This is a continuation of our post from yesterday.
What are you reading now, and/or what are your latest finds that could be strong mentor texts?
Jackie: For fun, I am currently reading Ready Player One by Ernest Cline, and for AP Literature, I am currently reading Othello. I read Ready Player One as a departure from my typical YA reads. I was never a gamer or 80s enthusiast, so I wanted to “challenge” myself by choosing a new genre. Ernest Cline brilliantly writes action pieces. Somehow he manages to translate the video game structure into a novel AND make it interesting for non-gamers like me; I am planning to use an excerpt to discuss movement of time either when we work on our multi-genre project this year or our fictional writing next year.
Most recently, my CP freshmen read the picture book The Promise by Nicola Davies as a mentor for our narrative fiction unit. In my academic freshman classes, we recently completed process papers based on The Compound by S.A. Bodeen. Mentors for these included “What you will need in class today” by Matthew Foley and “Instructions for a bad day” by Shane Koyczan. Students used each as a mentor text by which to craft their own poems and then eventually built them into unique survival guides ranging from “How to survive a zombie apocalypse” to “How to survive a friend’s breakup.” As Shana said yesterday, I like pairing professional work with my own to show them the messy process of writing, so prior to class I get a head start on my own piece and then I continue developing it while projecting my writer’s notebook on the board at the beginning of workshop time.
Shana: I just finished the beautiful Everything, Everything by Nicola Yoon. I love it as a mentor text because it’s a bit multigenre, and it’s an engaging YA love story, AND it’s gorgeously written. With tons of parallel structure and a short-chapter format, it’s a quick read but one that lends itself to lots of frequent re-reading. I’ll use this text for craft studies at the sentence and paragraph level to teach things like repetition, parallel structure, and varied sentence structure.

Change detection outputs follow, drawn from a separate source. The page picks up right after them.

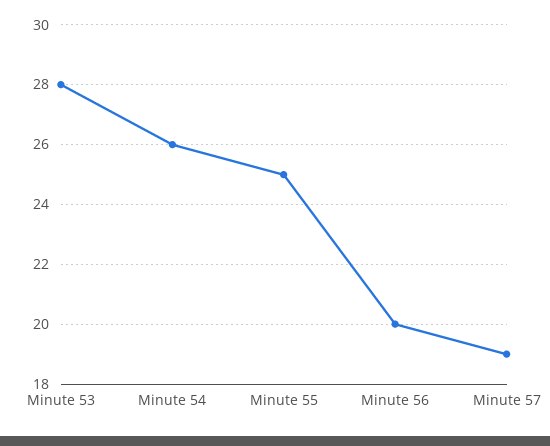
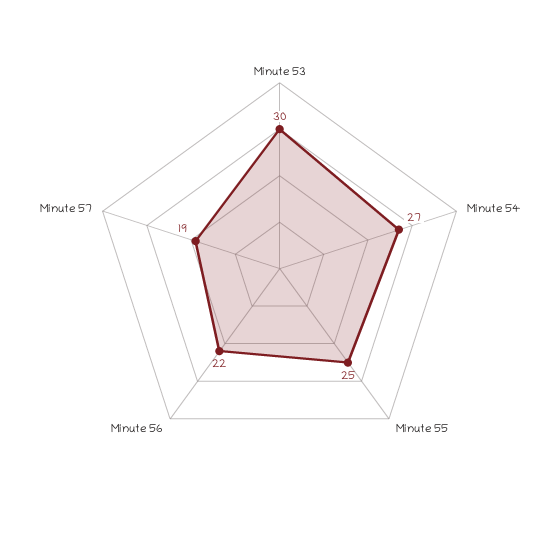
  {
-   "Minute 53": 28,
+   "Minute 53": 30,
-   "Minute 54": 26,
+   "Minute 54": 27,
    "Minute 55": 25,
-   "Minute 56": 20,
+   "Minute 56": 22,
    "Minute 57": 19
  }

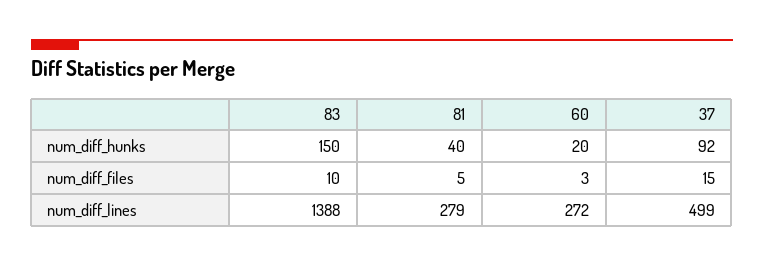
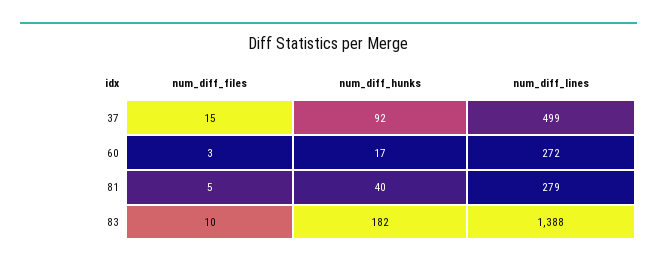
  {
    "83": {
-     "num_diff_hunks": 150,
+     "num_diff_hunks": 182,
      "num_diff_files": 10,
      "num_diff_lines": 1388
    },
    "81": {
      "num_diff_hunks": 40,
      "num_diff_files": 5,
      "num_diff_lines": 279
    },
    "60": {
-     "num_diff_hunks": 20,
+     "num_diff_hunks": 17,
      "num_diff_files": 3,
      "num_diff_lines": 272
    },
    "37": {
      "num_diff_hunks": 92,
      "num_diff_files": 15,
      "num_diff_lines": 499
    }
  }

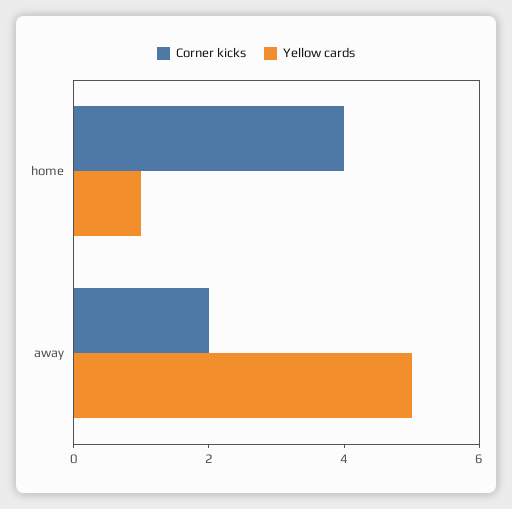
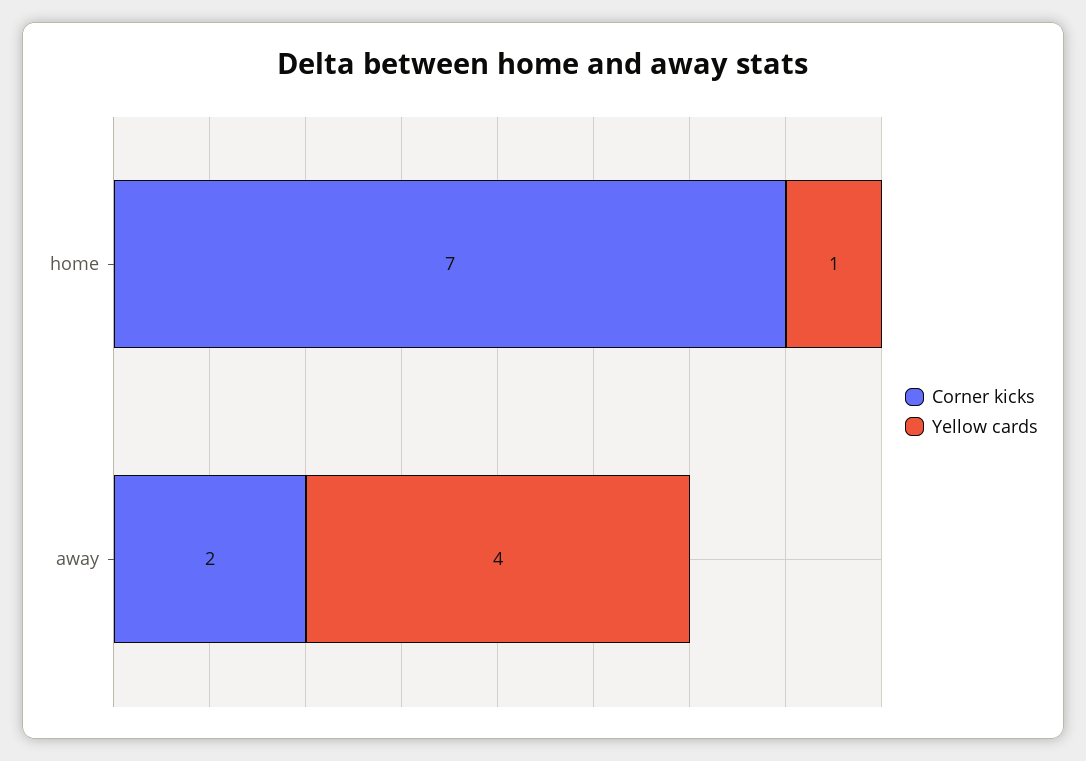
  {
    "Corner kicks": {
-     "home": 4,
+     "home": 7,
      "away": 2
    },
    "Yellow cards": {
      "home": 1,
-     "away": 5
+     "away": 4
    }
  }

Another book I just read was Caitlin Doughty’s memoir Smoke Gets In Your Eyes, and Other Lessons from the Crematory, which I usually booktalk with Mary Roach’s Stiff. This tale of Caitlin’s experiences working in a crematory will be useful for my students to analyze at the chapter level, during which she employs narrative to blend her adult experiences in the crematory with the formative experiences of her youth in order to make a claim about the nature of human life and death. It’s a powerful example of the use of narrative within nonfiction.
I also recently read Memoirs of a Teenage Amnesiac by Gabrielle Zevin, which tells the story of a high school senior who falls and loses all memory of everything after sixth grade. As a result, most of her life story is revealed through dialogue with other characters, so this will be a fantastic mentor text at the whole-text level–how can we craft a short story that uses dialogue to reveal movement through time, a character’s background, or a character’s personality traits–all without that dialogue being spoken by that character?
How will you integrate your current reads into your practice?
Shana: I like to share this article about noticing beautiful writing with my students. We use it as the basis for two sections in our notebook–“Quotes & Craft Study” and “Wondrous Words.” I like to break down with my students why a particular line or paragraph or chapter in a piece of writing is so powerful–at the word level, the structural level, the punctuation level. When we read like writers, we can notice all of those details and begin to imitate them in our own writing.
My students asked for more craft study and grammar instruction in their midterm exams. With our new notebook setups, I’m hoping to create a routine for the wordplay we’ll need to constantly return to in order to strengthen our use of punctuation, specific diction, sentence structures, and other craft moves. I want to employ more “triple-plays,” as Penny Kittle calls them–books that act as a booktalk, a quickwrite, and a craft study mini-lesson. For example, I’ll take the chunk of Everything, Everything pictured at right and make copies of it for my students to glue into their notebooks. Beneath it, we’ll imitate the parallel structure of the sentences, and the exercise will serve to teach parallelism, talk up the book itself, and be a quickwrite we’ll call “it could be.”
Jackie: Inspired by a course we took this summer with Tom Newkirk, my colleague and I are putting together a superhero unit for our academic Freshman English classes. The unit will involve both a persuasive essay and a comic strip students make about a hero in their life. In turn, I’ve been skimming comics and graphic novels to find inspiration for students.
In this unit, students will practice storyboarding their own comics while studying the use of craft like onomatopoeia, movement of time, and internal and external dialogue. My hope is that these building blocks will provide a foundation for us to further discuss the use of colors to portray goodness and evil within a comic (or novel) as well as the use of framing or perspective in the pieces as well.
Please join the conversation–how do you approach the study of craft with your student writers?